### INSTRUCTIONS FOR THE TASK
Copy out the material below with "bounding box" swapped for "enclosing rectangle" wherever it occurs, keeping every other word and character the same.

Layout element annotations:

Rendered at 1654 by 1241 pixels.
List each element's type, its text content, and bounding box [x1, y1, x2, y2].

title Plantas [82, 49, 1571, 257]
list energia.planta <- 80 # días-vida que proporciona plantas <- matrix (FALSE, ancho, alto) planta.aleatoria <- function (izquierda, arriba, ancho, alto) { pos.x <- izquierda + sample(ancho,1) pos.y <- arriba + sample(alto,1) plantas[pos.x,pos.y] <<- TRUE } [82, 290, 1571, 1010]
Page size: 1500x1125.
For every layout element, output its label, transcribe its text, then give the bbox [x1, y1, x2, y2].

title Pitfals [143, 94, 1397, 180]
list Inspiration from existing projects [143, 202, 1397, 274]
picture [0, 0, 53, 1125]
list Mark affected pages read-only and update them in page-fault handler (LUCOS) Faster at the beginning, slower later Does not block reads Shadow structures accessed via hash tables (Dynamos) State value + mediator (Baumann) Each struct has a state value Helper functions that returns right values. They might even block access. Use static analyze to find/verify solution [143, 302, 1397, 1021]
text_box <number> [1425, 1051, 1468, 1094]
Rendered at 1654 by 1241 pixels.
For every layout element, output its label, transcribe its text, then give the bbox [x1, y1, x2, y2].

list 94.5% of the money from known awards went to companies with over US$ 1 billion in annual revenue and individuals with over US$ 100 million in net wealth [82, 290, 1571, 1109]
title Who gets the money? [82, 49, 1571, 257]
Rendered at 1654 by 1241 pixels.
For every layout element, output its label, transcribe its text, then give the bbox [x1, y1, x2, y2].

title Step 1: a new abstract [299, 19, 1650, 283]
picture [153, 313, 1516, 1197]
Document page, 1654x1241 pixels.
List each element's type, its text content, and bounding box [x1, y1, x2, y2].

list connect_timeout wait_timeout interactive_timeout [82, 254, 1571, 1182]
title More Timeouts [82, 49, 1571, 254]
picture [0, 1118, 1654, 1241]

### OUTPUT BELOW
Rendered at 1654 by 1241 pixels.
List each element's type, its text content, and enclosing rectangle [x1, y1, x2, y2].

title Plantas [82, 49, 1571, 257]
list energia.planta <- 80 # días-vida que proporciona plantas <- matrix (FALSE, ancho, alto) planta.aleatoria <- function (izquierda, arriba, ancho, alto) { pos.x <- izquierda + sample(ancho,1) pos.y <- arriba + sample(alto,1) plantas[pos.x,pos.y] <<- TRUE } [82, 290, 1571, 1010]
Page size: 1500x1125.
For every layout element, output its label, transcribe its text, then give the bbox [x1, y1, x2, y2].

title Pitfals [143, 94, 1397, 180]
list Inspiration from existing projects [143, 202, 1397, 274]
picture [0, 0, 53, 1125]
list Mark affected pages read-only and update them in page-fault handler (LUCOS) Faster at the beginning, slower later Does not block reads Shadow structures accessed via hash tables (Dynamos) State value + mediator (Baumann) Each struct has a state value Helper functions that returns right values. They might even block access. Use static analyze to find/verify solution [143, 302, 1397, 1021]
text_box <number> [1425, 1051, 1468, 1094]
Rendered at 1654 by 1241 pixels.
For every layout element, output its label, transcribe its text, then give the bbox [x1, y1, x2, y2].

list 94.5% of the money from known awards went to companies with over US$ 1 billion in annual revenue and individuals with over US$ 100 million in net wealth [82, 290, 1571, 1109]
title Who gets the money? [82, 49, 1571, 257]
Rendered at 1654 by 1241 pixels.
For every layout element, output its label, transcribe its text, then give the bbox [x1, y1, x2, y2].

title Step 1: a new abstract [299, 19, 1650, 283]
picture [153, 313, 1516, 1197]
Document page, 1654x1241 pixels.
List each element's type, its text content, and enclosing rectangle [x1, y1, x2, y2].

list connect_timeout wait_timeout interactive_timeout [82, 254, 1571, 1182]
title More Timeouts [82, 49, 1571, 254]
picture [0, 1118, 1654, 1241]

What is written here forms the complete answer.